Mycoplasma meningoencephalitis presents with acute onset of fever and change in mental status without nuchal rigidity. The diagnosis is suggested by CNS findings plus extra-pulmonary manifestations—sore throat, otitis, E. multiforme, soft stools/diarrhea—in a patient with community-acquired pneumonia; elevated IgM Mycoplasma titers and very high (> 1:1024) cold agglutinin titers are confirmatory. CSF analysis typically shows mild monocytosis with normal or low glucose. Treatment consists of doxycycline or minocycline x 2-4 weeks. Macrolides such as azithromycin will treat non-CNS Mycoplasma infections, but should not be used to treat CNS infection due to their limited penetration across the blood brain barrier into the CNS.

PITFALL:   TREATMENT OF LISTERIA MENINGOENCEPHALITIS WITH CEFTRIAXONE

Listeria is the most common cause of acute meningoencephalitis in patients with malignancies, and is a common cause of community-acquired meningoencephalitis in the elderly. Ceftriaxone is active against common acute bacterial meningitis pathogens including Neisseria meningitidis, Hemophilus influenzae, and Streptococcus pneumoniae, but not against Listeria. Optimal treatment of Listeria meningoencephalitis consists of ampicillin, TMP-SMX, or chloramphenicol x 2 weeks.

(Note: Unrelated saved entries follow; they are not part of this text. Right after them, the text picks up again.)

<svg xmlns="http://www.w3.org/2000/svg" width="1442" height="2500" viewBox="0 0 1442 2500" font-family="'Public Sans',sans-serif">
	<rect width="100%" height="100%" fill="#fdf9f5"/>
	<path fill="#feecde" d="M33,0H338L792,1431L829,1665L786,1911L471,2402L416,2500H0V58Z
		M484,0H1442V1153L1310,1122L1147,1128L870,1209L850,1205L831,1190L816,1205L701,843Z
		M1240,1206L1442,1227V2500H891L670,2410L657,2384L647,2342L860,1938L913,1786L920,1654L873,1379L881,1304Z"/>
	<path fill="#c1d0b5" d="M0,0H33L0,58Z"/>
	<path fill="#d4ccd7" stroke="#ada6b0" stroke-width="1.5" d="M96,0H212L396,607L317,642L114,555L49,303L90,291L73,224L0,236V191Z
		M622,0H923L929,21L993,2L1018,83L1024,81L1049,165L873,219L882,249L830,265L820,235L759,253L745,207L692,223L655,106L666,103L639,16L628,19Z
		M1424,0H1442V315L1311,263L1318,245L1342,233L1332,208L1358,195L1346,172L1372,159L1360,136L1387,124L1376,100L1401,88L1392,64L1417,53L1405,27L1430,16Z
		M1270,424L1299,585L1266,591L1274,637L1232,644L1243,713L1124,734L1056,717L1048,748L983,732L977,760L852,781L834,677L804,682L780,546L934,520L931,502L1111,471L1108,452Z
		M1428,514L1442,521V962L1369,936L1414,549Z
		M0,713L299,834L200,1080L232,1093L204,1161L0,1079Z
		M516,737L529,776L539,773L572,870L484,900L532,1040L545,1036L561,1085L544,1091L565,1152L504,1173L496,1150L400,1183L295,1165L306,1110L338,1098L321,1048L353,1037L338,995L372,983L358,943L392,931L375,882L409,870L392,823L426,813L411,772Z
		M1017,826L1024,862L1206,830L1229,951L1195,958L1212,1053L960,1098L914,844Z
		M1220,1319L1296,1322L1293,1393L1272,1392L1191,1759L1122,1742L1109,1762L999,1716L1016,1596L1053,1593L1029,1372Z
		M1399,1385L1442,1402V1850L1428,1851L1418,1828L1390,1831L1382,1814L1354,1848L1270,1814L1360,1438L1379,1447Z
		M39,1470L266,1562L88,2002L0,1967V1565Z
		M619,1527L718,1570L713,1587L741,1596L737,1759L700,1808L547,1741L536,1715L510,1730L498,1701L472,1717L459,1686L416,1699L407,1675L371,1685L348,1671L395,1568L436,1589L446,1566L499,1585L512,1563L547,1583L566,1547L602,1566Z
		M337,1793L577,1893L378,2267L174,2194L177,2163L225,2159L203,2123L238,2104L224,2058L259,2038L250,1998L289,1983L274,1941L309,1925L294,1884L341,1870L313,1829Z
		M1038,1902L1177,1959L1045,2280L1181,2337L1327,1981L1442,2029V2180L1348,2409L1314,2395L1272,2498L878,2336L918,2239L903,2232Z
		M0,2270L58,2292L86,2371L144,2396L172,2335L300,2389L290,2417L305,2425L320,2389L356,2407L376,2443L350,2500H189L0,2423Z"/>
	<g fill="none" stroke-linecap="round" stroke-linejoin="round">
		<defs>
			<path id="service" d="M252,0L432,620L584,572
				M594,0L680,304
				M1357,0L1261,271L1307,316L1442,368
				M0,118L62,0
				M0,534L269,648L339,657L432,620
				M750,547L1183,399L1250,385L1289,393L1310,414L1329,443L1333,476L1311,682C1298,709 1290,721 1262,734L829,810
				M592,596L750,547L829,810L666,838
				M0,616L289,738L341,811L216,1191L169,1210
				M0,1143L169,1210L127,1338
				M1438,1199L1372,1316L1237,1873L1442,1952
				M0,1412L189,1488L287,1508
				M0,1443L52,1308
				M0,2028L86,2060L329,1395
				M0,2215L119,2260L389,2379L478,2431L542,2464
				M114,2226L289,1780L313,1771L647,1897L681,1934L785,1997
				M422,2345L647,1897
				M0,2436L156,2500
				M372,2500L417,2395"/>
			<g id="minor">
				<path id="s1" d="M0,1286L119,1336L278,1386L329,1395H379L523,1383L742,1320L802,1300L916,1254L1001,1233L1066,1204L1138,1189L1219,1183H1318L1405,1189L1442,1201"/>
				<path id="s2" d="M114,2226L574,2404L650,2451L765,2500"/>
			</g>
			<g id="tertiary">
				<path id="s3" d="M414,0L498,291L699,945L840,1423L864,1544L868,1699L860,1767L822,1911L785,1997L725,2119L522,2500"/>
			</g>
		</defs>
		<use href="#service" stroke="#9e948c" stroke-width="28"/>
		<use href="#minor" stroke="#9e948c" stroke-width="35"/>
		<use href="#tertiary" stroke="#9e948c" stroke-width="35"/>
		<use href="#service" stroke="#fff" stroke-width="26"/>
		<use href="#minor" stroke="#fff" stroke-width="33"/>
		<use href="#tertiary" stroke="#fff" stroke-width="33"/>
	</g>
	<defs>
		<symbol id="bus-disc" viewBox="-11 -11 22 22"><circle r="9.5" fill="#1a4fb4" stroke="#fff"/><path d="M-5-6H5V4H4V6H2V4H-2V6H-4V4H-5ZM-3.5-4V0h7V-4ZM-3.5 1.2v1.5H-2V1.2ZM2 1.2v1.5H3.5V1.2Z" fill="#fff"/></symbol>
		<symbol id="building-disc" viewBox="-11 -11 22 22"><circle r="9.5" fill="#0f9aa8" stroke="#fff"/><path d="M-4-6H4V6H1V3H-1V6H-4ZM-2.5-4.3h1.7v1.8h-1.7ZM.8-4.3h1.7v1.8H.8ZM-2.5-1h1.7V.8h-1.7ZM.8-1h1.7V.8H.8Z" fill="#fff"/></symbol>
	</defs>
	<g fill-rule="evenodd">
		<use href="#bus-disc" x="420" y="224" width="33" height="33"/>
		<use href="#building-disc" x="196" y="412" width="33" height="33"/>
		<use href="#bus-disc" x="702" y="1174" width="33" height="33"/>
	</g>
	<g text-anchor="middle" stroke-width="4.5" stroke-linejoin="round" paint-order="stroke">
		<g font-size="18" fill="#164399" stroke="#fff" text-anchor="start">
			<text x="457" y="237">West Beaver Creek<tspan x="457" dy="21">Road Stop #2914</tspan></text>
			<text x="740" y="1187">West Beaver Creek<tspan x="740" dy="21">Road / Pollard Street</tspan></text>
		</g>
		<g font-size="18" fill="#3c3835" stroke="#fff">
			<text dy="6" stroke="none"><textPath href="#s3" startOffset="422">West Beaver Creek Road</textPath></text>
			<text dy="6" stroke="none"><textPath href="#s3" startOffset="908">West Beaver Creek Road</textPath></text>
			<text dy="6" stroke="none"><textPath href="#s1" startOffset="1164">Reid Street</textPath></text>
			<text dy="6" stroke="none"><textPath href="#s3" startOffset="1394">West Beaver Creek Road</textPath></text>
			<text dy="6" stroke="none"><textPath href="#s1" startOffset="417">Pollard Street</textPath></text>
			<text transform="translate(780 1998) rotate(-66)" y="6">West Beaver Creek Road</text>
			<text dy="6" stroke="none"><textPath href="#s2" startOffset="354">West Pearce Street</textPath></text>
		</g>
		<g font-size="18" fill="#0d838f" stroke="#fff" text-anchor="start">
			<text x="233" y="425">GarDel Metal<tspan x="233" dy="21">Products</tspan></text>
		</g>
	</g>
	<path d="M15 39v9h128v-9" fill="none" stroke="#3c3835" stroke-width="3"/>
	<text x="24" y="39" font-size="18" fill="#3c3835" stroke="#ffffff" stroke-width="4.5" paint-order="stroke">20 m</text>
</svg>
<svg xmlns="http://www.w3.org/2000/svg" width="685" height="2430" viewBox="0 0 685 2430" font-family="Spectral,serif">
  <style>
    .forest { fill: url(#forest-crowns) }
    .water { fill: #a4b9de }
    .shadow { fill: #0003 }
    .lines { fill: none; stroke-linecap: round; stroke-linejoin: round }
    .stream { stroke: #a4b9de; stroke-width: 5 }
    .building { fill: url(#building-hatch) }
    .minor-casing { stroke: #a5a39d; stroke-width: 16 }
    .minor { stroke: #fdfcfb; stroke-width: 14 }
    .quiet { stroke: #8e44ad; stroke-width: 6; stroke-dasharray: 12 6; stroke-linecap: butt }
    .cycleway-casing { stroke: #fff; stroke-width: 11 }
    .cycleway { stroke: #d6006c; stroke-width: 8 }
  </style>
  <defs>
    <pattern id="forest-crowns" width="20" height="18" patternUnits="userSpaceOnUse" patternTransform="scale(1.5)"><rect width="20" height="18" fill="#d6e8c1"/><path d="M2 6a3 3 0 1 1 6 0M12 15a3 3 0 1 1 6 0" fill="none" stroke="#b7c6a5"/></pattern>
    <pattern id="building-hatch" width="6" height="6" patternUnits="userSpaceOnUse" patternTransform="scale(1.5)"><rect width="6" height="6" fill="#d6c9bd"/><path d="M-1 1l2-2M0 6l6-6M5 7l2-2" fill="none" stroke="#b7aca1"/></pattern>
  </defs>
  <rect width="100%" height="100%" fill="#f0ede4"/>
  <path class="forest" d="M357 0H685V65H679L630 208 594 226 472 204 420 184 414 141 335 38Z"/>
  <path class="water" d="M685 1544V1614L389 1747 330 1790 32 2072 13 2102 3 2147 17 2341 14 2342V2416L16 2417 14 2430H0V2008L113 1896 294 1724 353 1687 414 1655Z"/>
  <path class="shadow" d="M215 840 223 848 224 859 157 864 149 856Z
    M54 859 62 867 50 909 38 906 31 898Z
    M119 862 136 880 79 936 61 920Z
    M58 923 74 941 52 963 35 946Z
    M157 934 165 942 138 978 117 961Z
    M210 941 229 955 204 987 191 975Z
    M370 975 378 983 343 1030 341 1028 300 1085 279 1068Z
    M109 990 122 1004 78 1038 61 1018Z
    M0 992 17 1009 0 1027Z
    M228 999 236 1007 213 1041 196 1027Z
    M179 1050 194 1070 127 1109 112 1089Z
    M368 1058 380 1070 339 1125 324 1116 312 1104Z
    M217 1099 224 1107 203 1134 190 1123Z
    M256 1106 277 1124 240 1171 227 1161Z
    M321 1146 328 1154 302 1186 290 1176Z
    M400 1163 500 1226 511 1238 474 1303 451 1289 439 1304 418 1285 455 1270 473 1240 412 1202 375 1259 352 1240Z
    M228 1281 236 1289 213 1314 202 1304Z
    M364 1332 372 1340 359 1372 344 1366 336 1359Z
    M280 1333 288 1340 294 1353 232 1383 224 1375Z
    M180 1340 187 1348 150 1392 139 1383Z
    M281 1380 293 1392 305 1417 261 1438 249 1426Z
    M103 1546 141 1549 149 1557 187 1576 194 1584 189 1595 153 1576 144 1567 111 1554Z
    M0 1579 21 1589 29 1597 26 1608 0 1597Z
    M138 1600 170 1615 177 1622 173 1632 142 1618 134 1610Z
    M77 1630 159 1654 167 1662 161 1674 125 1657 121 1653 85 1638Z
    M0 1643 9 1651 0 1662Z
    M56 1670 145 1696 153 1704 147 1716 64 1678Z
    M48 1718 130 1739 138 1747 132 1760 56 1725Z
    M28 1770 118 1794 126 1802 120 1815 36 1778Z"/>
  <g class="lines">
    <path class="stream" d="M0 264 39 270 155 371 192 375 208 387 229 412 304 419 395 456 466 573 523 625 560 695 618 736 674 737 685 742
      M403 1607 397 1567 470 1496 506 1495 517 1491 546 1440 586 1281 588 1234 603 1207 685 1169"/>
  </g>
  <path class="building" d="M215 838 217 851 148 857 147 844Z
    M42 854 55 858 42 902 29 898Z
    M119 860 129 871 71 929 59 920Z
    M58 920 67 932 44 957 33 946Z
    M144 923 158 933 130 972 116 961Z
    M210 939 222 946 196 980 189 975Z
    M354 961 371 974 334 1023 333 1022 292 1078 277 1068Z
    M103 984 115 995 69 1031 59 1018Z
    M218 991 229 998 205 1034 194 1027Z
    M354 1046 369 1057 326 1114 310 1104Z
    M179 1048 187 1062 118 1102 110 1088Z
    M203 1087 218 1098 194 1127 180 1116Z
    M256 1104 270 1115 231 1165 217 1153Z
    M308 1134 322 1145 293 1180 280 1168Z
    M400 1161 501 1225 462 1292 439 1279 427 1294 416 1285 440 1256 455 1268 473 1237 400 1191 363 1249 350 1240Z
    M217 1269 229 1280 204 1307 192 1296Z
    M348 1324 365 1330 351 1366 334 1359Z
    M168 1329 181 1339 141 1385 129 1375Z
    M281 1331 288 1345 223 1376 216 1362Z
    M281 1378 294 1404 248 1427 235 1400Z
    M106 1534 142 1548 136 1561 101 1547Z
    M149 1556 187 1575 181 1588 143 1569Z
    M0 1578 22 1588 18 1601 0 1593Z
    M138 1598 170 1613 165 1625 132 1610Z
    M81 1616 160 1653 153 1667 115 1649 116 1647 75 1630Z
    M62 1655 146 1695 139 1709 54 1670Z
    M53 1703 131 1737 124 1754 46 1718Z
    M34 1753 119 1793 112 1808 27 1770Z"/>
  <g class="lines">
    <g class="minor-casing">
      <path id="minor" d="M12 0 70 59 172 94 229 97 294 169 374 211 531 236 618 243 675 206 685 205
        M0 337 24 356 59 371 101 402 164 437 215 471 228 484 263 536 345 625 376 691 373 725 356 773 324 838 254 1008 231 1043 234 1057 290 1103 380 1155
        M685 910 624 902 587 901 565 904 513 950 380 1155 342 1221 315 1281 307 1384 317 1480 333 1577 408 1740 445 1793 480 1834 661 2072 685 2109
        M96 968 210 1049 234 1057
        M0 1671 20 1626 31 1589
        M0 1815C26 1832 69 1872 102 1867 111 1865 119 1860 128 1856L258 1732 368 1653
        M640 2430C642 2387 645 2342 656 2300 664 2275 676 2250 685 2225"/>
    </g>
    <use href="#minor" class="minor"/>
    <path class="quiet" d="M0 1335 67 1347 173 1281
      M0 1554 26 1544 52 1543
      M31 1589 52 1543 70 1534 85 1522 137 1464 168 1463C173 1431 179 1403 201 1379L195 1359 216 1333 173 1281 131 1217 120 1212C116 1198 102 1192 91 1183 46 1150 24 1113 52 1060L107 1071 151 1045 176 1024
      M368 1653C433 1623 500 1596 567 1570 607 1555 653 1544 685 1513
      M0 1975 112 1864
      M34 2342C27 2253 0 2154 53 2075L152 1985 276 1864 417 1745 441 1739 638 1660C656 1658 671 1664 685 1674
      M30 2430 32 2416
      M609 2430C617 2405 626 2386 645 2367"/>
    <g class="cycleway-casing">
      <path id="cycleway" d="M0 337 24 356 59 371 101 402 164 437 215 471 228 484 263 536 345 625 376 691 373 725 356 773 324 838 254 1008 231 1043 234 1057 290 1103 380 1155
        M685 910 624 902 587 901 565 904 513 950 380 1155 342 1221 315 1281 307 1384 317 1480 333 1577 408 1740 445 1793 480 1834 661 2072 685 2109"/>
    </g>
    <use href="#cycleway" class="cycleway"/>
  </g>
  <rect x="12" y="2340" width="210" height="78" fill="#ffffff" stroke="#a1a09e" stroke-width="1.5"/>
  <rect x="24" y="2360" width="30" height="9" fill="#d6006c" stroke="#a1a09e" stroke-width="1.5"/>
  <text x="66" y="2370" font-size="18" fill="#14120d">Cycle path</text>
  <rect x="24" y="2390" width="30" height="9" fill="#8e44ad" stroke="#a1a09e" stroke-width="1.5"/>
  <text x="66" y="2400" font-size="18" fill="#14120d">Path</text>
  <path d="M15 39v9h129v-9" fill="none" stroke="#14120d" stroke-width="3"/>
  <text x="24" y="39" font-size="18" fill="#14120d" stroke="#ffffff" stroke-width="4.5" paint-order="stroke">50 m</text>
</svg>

PITFALL:   IV-TO-PO SWITCH THERAPY FOR HERPES (HSV-1) ENCEPHALITIS

Herpes encephalitis presents with acute onset of fever and marked change in mental status/sensorium without nuchal rigidity. EEG is the best early (< 72 hours) presumptive test, showing unilateral temporal lobe abnormalities. Brain MRI is abnormal before CT scan, which may require several days before a temporal lobe focus is seen. Definitive diagnosis is made by CSF PCR for HSV-1 DNA. CSF may have PMN predominance (>90%) and low glucose levels, unlike other viral causes of meningitis. Initial treatment consists of acyclovir 10 mg/kg (IV) q8h x 7 days, followed by oral antiviral medications to complete 14-21 days of total therapy. Oral acyclovir is effective, but limited (30%) bioavailability requires frequent (5x/day) dosing to achieve therapeutic CSF levels. Oral famciclovir, on the other hand, has very good (77%) bioavailability and may be given less often (3x/day), making it the preferred oral agent in IV-to-PO switch regimens for HSV-1 encephalitis.